**WORK ITEM A**
In the records, can you copy out word for word the stretch from the line containing "- AEC（回声消除）：对采集到的音频数据进行过滤以减少音频中的回声。" through the line containing "SDK 中音频 3A 处理的默认配置和推荐配置如下："?

**TEXT SECTION**
——————

## 1. Loading Data and Packages

In [None]:
import pandas as pd
import numpy as np
import seaborn as sns
import matplotlib
import matplotlib.pyplot as plt
import warnings
import xgboost as xgb
import lightgbm as lgb
from scipy.stats import skew
from scipy import stats
from scipy.stats.stats import pearsonr
from scipy.stats import norm
from collections import Counter
from sklearn.linear_model import LinearRegression,LassoCV, Ridge, LassoLarsCV,ElasticNetCV
from sklearn.model_selection import GridSearchCV, cross_val_score, learning_curve
from sklearn.ensemble import RandomForestRegressor, AdaBoostRegressor, ExtraTreesRegressor, GradientBoostingRegressor
from sklearn.preprocessing import StandardScaler, Normalizer, RobustScaler, LabelEncoder
warnings.filterwarnings('ignore')
sns.set(style='white', context='notebook', palette='deep')
%config InlineBackend.figure_format = 'retina' #set 'png' here when working on notebook
%matplotlib inline

import shap
import xgboost as xgb
from catboost import Pool
from sklearn.svm import SVR
from catboost import CatBoostRegressor
from lightgbm import LGBMRegressor
from sklearn.naive_bayes import GaussianNB
from sklearn.tree import DecisionTreeRegressor
from mlxtend.regressor import StackingRegressor
from sklearn.linear_model import LinearRegression, BayesianRidge
from sklearn.model_selection import RepeatedKFold
from sklearn.model_selection import KFold, cross_val_score
from sklearn.model_selection import train_test_split
from sklearn.ensemble import GradientBoostingRegressor, RandomForestRegressor
from sklearn.model_selection import GridSearchCV, RandomizedSearchCV
from sklearn.metrics import mean_squared_error, mean_absolute_error, mean_squared_log_error

In [None]:
# Load train and Test set
train = pd.read_csv("../input/massp-inclass1/massp-housing-prices-in-melbourne/train.csv")
test = pd.read_csv("../input/massp-inclass1/massp-housing-prices-in-melbourne/test.csv")

In [None]:
# Check the numbers of samples and features
print("The train data size before dropping Id feature is : {} ".format(train.shape))

——————

Plain-text document sources
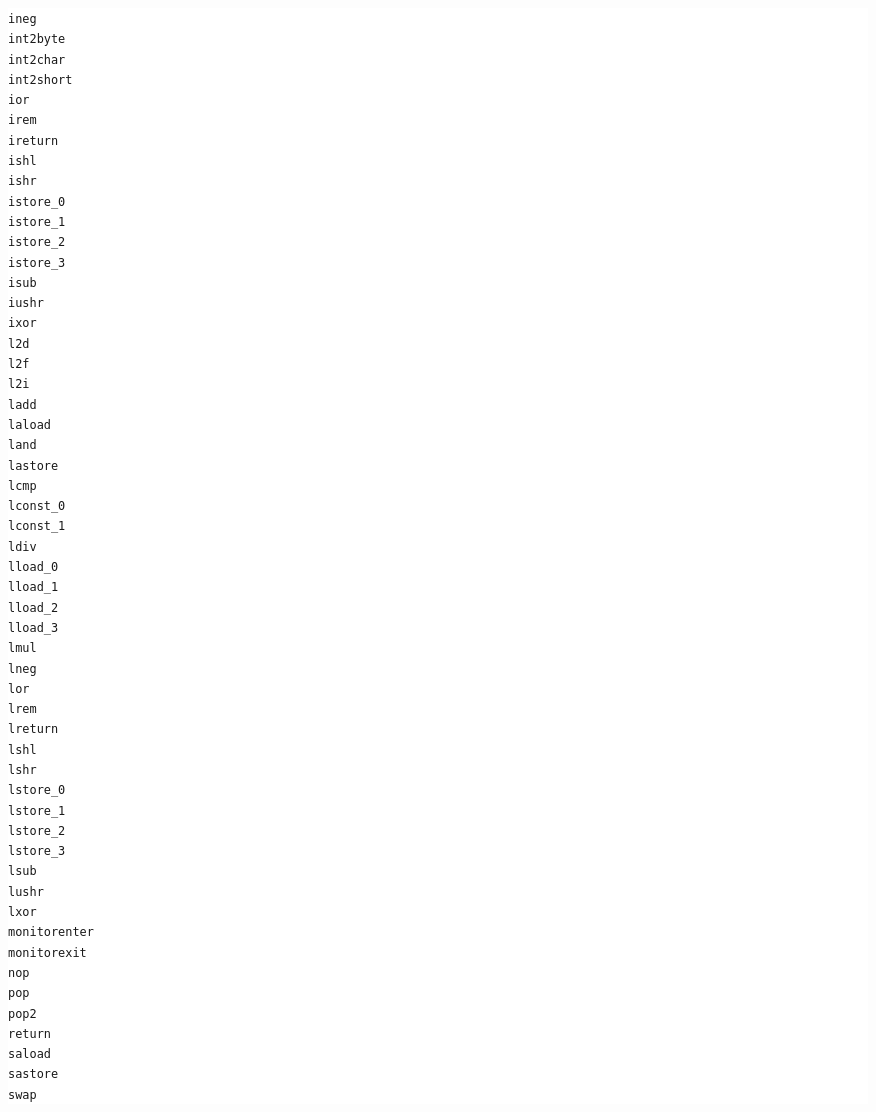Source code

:     ineg
    int2byte
    int2char
    int2short
    ior
    irem
    ireturn
    ishl
    ishr
    istore_0
    istore_1
    istore_2
    istore_3
    isub
    iushr
    ixor
    l2d
    l2f
    l2i
    ladd
    laload
    land
    lastore
    lcmp
    lconst_0
    lconst_1
    ldiv
    lload_0
    lload_1
    lload_2
    lload_3
    lmul
    lneg
    lor
    lrem
    lreturn
    lshl
    lshr
    lstore_0
    lstore_1
    lstore_2
    lstore_3
    lsub
    lushr
    lxor
    monitorenter
    monitorexit
    nop
    pop
    pop2
    return
    saload
    sastore
    swap
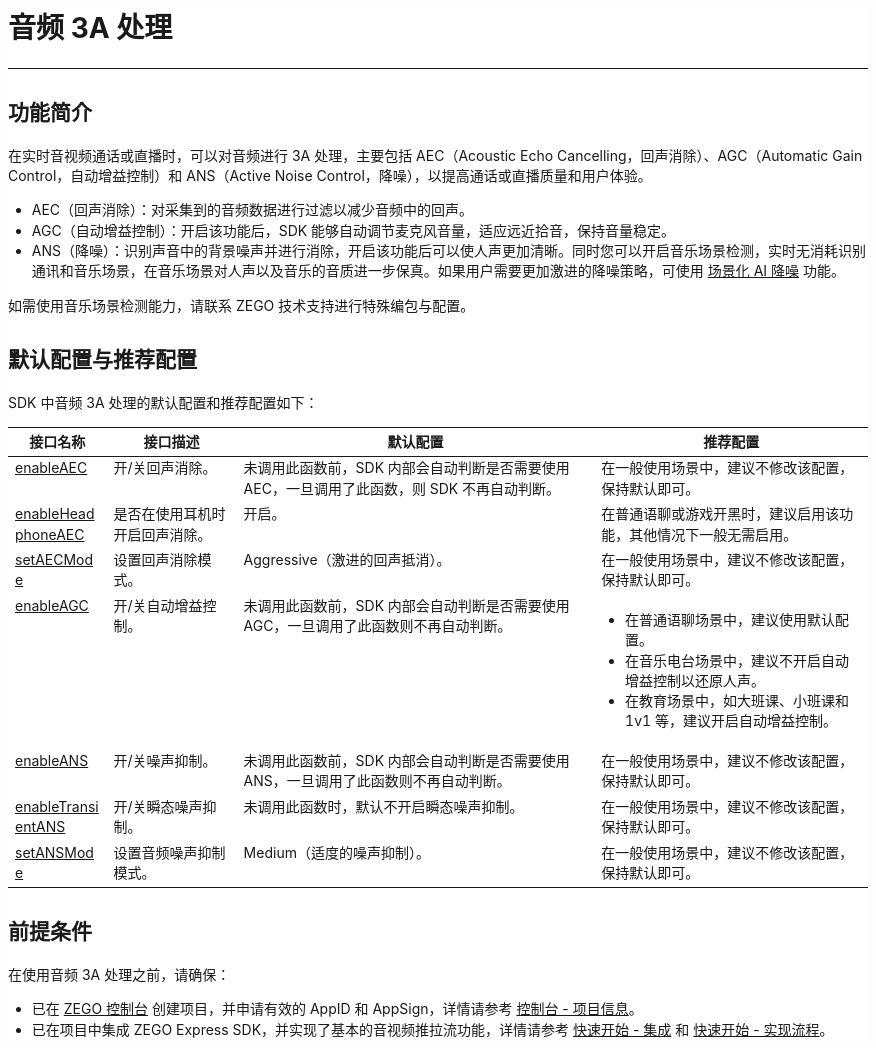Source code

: # 音频 3A 处理

- - -

## 功能简介

在实时音视频通话或直播时，可以对音频进行 3A 处理，主要包括 AEC（Acoustic Echo Cancelling，回声消除）、AGC（Automatic Gain Control，自动增益控制）和 ANS（Active Noise Control，降噪），以提高通话或直播质量和用户体验。

- AEC（回声消除）：对采集到的音频数据进行过滤以减少音频中的回声。
- AGC（自动增益控制）：开启该功能后，SDK 能够自动调节麦克风音量，适应远近拾音，保持音量稳定。
- ANS（降噪）：识别声音中的背景噪声并进行消除，开启该功能后可以使人声更加清晰。同时您可以开启音乐场景检测，实时无消耗识别通讯和音乐场景，在音乐场景对人声以及音乐的音质进一步保真。如果用户需要更加激进的降噪策略，可使用 [场景化 AI 降噪](https://doc-zh.zego.im/article/17078) 功能。

<Warning title="注意">


如需使用音乐场景检测能力，请联系 ZEGO 技术支持进行特殊编包与配置。

</Warning>




## 默认配置与推荐配置

SDK 中音频 3A 处理的默认配置和推荐配置如下：

|接口名称|接口描述|默认配置|推荐配置
|-|-|-|-|
|[enableAEC](https://doc-zh.zego.im/article/api?doc=Express_Video_SDK_API~typescript_cocos-creator~class~ZegoExpressEngine#enable-aec)| 开/关回声消除。 | 未调用此函数前，SDK 内部会自动判断是否需要使用 AEC，一旦调用了此函数，则 SDK 不再自动判断。 | 在一般使用场景中，建议不修改该配置，保持默认即可。 |
|[enableHeadphoneAEC](https://doc-zh.zego.im/article/api?doc=Express_Video_SDK_API~typescript_cocos-creator~class~ZegoExpressEngine#enable-headphone-aec)| 是否在使用耳机时开启回声消除。 | 开启。| 在普通语聊或游戏开黑时，建议启用该功能，其他情况下一般无需启用。 |
|[setAECMode](https://doc-zh.zego.im/article/api?doc=Express_Video_SDK_API~typescript_cocos-creator~class~ZegoExpressEngine#set-aec-mode)| 设置回声消除模式。 | Aggressive（激进的回声抵消）。| 在一般使用场景中，建议不修改该配置，保持默认即可。 |
|[enableAGC](https://doc-zh.zego.im/article/api?doc=Express_Video_SDK_API~typescript_cocos-creator~class~ZegoExpressEngine#enable-agc)| 开/关自动增益控制。 | 未调用此函数前，SDK 内部会自动判断是否需要使用 AGC，一旦调用了此函数则不再自动判断。 |<ul><li>在普通语聊场景中，建议使用默认配置。</li><li>在音乐电台场景中，建议不开启自动增益控制以还原人声。</li><li>在教育场景中，如大班课、小班课和 1v1 等，建议开启自动增益控制。</li></ul>|
|[enableANS](https://doc-zh.zego.im/article/api?doc=Express_Video_SDK_API~typescript_cocos-creator~class~ZegoExpressEngine#enable-ans)| 开/关噪声抑制。 | 未调用此函数前，SDK 内部会自动判断是否需要使用 ANS，一旦调用了此函数则不再自动判断。 |在一般使用场景中，建议不修改该配置，保持默认即可。|
|[enableTransientANS](https://doc-zh.zego.im/article/api?doc=Express_Video_SDK_API~typescript_cocos-creator~class~ZegoExpressEngine#enable-transient-ans)|开/关瞬态噪声抑制。|未调用此函数时，默认不开启瞬态噪声抑制。|在一般使用场景中，建议不修改该配置，保持默认即可。|
|[setANSMode](https://doc-zh.zego.im/article/api?doc=Express_Video_SDK_API~typescript_cocos-creator~class~ZegoExpressEngine#set-ans-mode)| 设置音频噪声抑制模式。 |Medium（适度的噪声抑制）。| 在一般使用场景中，建议不修改该配置，保持默认即可。|

## 前提条件

在使用音频 3A 处理之前，请确保：

- 已在 [ZEGO 控制台](https://console.zego.im) 创建项目，并申请有效的 AppID 和 AppSign，详情请参考 [控制台 - 项目信息](/console/project-info)。
- 已在项目中集成 ZEGO Express SDK，并实现了基本的音视频推拉流功能，详情请参考 [快速开始 - 集成](https://doc-zh.zego.im/article/16919) 和 [快速开始 - 实现流程](https://doc-zh.zego.im/article/16920)。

——————

**WORK ITEM B**
In two sentences, what does the "Loading Data and Packages" section do?

**WRITTEN RESPONSE A**
- AEC（回声消除）：对采集到的音频数据进行过滤以减少音频中的回声。
- AGC（自动增益控制）：开启该功能后，SDK 能够自动调节麦克风音量，适应远近拾音，保持音量稳定。
- ANS（降噪）：识别声音中的背景噪声并进行消除，开启该功能后可以使人声更加清晰。同时您可以开启音乐场景检测，实时无消耗识别通讯和音乐场景，在音乐场景对人声以及音乐的音质进一步保真。如果用户需要更加激进的降噪策略，可使用 [场景化 AI 降噪](https://doc-zh.zego.im/article/17078) 功能。

<Warning title="注意">


如需使用音乐场景检测能力，请联系 ZEGO 技术支持进行特殊编包与配置。

</Warning>




## 默认配置与推荐配置

SDK 中音频 3A 处理的默认配置和推荐配置如下：

**WRITTEN RESPONSE B**
The section imports data-handling, plotting and modeling libraries, including pandas, NumPy, seaborn, Matplotlib, SciPy, scikit-learn, XGBoost, LightGBM, CatBoost, SHAP and mlxtend. It also suppresses warnings and sets the plot style, reads the Melbourne housing price train and test CSV files, and prints the size of the training data before the Id feature is dropped.